#### [Exercise aim]
Below are some records. Return exactly the lines from the one with "Futsal Clinic" to the one with "กระบวนการยุติธรรม", and nothing else.

#### [Information]
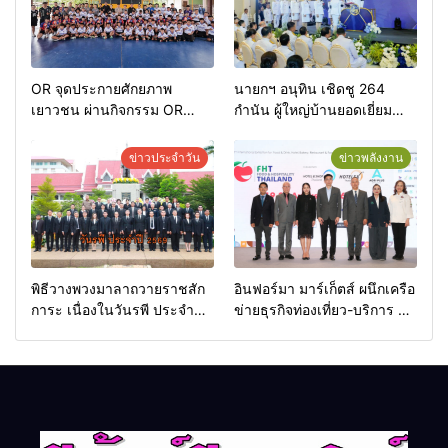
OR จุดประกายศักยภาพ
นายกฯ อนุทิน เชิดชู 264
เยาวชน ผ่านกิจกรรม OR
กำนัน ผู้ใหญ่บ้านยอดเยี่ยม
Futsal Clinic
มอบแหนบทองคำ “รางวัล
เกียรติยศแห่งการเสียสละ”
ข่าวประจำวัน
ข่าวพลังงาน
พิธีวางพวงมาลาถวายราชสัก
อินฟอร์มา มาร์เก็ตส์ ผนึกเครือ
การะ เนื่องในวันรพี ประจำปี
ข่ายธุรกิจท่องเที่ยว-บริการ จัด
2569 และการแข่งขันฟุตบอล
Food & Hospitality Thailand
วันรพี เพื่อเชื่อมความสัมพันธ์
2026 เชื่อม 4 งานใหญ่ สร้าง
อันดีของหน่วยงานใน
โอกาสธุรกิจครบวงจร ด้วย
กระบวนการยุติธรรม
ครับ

--

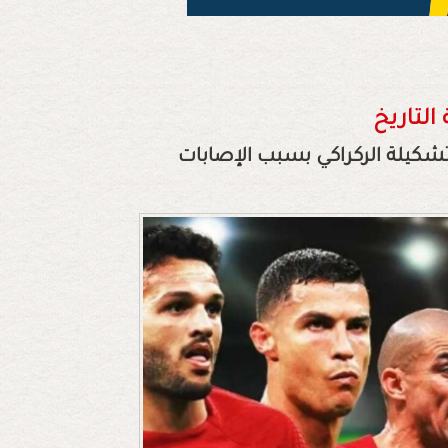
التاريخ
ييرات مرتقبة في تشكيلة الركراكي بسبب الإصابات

#### [Answer space]
Futsal Clinic
มอบแหนบทองคำ “รางวัล
เกียรติยศแห่งการเสียสละ”
ข่าวประจำวัน
ข่าวพลังงาน
พิธีวางพวงมาลาถวายราชสัก
อินฟอร์มา มาร์เก็ตส์ ผนึกเครือ
การะ เนื่องในวันรพี ประจำปี
ข่ายธุรกิจท่องเที่ยว-บริการ จัด
2569 และการแข่งขันฟุตบอล
Food & Hospitality Thailand
วันรพี เพื่อเชื่อมความสัมพันธ์
2026 เชื่อม 4 งานใหญ่ สร้าง
อันดีของหน่วยงานใน
โอกาสธุรกิจครบวงจร ด้วย
กระบวนการยุติธรรม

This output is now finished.